Segment Open
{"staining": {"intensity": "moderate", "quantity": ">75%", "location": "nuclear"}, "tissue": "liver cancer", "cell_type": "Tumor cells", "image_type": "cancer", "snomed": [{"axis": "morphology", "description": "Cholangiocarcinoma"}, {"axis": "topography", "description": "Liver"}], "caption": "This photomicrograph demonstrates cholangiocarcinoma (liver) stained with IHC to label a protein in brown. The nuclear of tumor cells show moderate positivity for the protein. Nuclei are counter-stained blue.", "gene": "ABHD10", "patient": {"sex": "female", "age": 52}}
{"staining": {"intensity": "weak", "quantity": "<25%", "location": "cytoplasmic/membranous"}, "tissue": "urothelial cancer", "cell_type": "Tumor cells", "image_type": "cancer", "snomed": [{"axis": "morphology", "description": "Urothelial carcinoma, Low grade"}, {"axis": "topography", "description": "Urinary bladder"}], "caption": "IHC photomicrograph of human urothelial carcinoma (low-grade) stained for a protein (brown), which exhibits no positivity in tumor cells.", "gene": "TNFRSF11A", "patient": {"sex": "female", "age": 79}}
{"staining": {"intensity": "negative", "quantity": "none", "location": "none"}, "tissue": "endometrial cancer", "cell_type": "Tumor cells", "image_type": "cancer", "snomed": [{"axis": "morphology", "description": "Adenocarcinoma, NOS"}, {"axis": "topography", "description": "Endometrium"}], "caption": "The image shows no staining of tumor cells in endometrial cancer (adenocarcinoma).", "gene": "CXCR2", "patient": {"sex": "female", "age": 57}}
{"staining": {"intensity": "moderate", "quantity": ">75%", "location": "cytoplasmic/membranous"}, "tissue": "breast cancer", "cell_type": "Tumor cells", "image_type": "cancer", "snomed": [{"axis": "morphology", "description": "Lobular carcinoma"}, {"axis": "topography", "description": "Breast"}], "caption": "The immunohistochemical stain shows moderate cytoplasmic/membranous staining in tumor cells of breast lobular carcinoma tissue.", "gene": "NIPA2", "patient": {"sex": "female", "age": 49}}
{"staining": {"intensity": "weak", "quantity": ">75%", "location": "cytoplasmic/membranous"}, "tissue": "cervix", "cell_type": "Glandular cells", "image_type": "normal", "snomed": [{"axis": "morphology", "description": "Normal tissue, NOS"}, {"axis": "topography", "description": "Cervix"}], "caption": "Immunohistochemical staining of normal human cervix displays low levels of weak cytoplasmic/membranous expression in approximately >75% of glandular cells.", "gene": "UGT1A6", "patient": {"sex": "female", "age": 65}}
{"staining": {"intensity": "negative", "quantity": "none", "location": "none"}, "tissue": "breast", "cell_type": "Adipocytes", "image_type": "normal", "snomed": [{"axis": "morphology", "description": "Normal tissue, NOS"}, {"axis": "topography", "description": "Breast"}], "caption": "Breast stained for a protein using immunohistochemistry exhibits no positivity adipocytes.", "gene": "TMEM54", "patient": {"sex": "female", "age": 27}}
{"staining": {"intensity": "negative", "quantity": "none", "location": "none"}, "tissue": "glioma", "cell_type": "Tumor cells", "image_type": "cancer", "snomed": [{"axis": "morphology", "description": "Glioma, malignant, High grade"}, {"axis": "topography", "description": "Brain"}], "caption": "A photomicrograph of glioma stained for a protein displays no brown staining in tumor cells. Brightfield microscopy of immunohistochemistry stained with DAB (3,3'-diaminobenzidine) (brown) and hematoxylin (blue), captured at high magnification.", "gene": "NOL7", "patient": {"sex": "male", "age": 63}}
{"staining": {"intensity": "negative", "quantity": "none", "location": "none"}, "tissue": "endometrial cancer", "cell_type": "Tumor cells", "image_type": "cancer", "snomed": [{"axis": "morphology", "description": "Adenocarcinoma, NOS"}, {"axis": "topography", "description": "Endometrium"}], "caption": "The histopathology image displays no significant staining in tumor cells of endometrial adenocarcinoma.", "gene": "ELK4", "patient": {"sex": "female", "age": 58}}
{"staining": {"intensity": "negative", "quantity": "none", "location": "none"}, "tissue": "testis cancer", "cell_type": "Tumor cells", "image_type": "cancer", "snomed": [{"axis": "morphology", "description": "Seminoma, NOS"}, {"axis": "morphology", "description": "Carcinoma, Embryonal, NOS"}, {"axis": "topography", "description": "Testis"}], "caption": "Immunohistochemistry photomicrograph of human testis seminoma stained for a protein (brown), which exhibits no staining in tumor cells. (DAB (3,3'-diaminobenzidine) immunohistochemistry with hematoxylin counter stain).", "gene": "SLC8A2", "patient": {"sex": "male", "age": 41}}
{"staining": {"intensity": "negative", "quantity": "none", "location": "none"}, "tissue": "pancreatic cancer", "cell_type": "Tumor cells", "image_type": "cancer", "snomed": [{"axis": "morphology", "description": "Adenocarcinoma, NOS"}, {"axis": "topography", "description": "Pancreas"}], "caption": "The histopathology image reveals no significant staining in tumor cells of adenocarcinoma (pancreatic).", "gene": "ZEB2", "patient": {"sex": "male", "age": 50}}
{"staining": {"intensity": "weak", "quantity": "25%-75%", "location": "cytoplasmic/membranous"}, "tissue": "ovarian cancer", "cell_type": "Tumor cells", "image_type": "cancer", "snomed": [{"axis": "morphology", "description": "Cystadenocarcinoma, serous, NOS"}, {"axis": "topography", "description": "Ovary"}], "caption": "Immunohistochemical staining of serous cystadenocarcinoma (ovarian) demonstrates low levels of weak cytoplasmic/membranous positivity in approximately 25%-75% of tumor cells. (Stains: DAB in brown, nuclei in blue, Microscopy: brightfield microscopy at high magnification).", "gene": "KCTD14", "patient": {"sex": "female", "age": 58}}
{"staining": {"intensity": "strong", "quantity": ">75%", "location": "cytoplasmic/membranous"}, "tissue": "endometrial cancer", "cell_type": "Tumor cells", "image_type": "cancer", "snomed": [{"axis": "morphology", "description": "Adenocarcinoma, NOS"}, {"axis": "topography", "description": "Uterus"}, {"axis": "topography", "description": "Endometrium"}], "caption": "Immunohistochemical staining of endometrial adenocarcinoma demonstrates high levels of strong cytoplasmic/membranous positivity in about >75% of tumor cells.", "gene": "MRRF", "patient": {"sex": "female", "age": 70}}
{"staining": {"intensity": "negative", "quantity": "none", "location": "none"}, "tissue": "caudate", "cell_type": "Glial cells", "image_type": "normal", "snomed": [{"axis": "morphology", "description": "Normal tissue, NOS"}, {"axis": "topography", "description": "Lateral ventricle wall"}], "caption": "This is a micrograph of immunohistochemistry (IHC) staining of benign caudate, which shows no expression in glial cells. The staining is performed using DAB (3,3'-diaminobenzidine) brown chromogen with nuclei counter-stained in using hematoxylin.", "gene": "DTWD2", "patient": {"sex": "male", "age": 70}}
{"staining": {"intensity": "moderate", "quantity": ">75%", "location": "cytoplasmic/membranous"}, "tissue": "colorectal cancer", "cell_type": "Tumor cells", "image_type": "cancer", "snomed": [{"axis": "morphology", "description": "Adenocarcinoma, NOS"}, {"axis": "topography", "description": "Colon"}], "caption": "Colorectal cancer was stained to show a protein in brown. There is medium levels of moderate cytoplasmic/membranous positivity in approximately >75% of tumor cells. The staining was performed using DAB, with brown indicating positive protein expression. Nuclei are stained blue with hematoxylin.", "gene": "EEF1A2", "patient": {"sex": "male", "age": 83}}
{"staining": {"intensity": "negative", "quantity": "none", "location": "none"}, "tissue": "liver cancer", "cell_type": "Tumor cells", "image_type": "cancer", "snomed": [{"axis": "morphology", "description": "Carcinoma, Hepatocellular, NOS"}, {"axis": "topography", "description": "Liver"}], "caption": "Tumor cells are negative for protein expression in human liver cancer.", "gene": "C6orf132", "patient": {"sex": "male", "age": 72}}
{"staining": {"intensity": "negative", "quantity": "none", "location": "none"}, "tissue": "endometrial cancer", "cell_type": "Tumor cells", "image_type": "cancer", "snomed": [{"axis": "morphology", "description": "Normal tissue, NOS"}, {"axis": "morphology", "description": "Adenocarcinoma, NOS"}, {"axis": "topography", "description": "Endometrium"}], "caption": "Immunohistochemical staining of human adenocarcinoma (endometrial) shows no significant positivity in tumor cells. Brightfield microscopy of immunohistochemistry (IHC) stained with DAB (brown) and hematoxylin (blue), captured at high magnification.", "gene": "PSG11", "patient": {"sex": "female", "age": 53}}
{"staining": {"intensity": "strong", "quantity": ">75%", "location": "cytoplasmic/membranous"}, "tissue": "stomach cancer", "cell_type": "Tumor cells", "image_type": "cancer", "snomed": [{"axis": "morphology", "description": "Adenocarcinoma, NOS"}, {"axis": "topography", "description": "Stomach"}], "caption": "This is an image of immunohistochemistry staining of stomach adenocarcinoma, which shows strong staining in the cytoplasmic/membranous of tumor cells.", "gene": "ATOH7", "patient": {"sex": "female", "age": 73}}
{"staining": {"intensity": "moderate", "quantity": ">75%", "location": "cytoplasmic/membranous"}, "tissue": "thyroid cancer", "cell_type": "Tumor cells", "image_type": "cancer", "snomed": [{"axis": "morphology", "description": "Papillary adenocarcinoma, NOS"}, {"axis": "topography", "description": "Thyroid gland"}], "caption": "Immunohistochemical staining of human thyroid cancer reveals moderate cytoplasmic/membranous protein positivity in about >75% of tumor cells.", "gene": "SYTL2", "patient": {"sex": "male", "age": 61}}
Segment Closed
The first line of the records and every line down to the line with "image shows no" must be quoted exactly; leave out all else.

{"staining": {"intensity": "moderate", "quantity": ">75%", "location": "nuclear"}, "tissue": "liver cancer", "cell_type": "Tumor cells", "image_type": "cancer", "snomed": [{"axis": "morphology", "description": "Cholangiocarcinoma"}, {"axis": "topography", "description": "Liver"}], "caption": "This photomicrograph demonstrates cholangiocarcinoma (liver) stained with IHC to label a protein in brown. The nuclear of tumor cells show moderate positivity for the protein. Nuclei are counter-stained blue.", "gene": "ABHD10", "patient": {"sex": "female", "age": 52}}
{"staining": {"intensity": "weak", "quantity": "<25%", "location": "cytoplasmic/membranous"}, "tissue": "urothelial cancer", "cell_type": "Tumor cells", "image_type": "cancer", "snomed": [{"axis": "morphology", "description": "Urothelial carcinoma, Low grade"}, {"axis": "topography", "description": "Urinary bladder"}], "caption": "IHC photomicrograph of human urothelial carcinoma (low-grade) stained for a protein (brown), which exhibits no positivity in tumor cells.", "gene": "TNFRSF11A", "patient": {"sex": "female", "age": 79}}
{"staining": {"intensity": "negative", "quantity": "none", "location": "none"}, "tissue": "endometrial cancer", "cell_type": "Tumor cells", "image_type": "cancer", "snomed": [{"axis": "morphology", "description": "Adenocarcinoma, NOS"}, {"axis": "topography", "description": "Endometrium"}], "caption": "The image shows no staining of tumor cells in endometrial cancer (adenocarcinoma).", "gene": "CXCR2", "patient": {"sex": "female", "age": 57}}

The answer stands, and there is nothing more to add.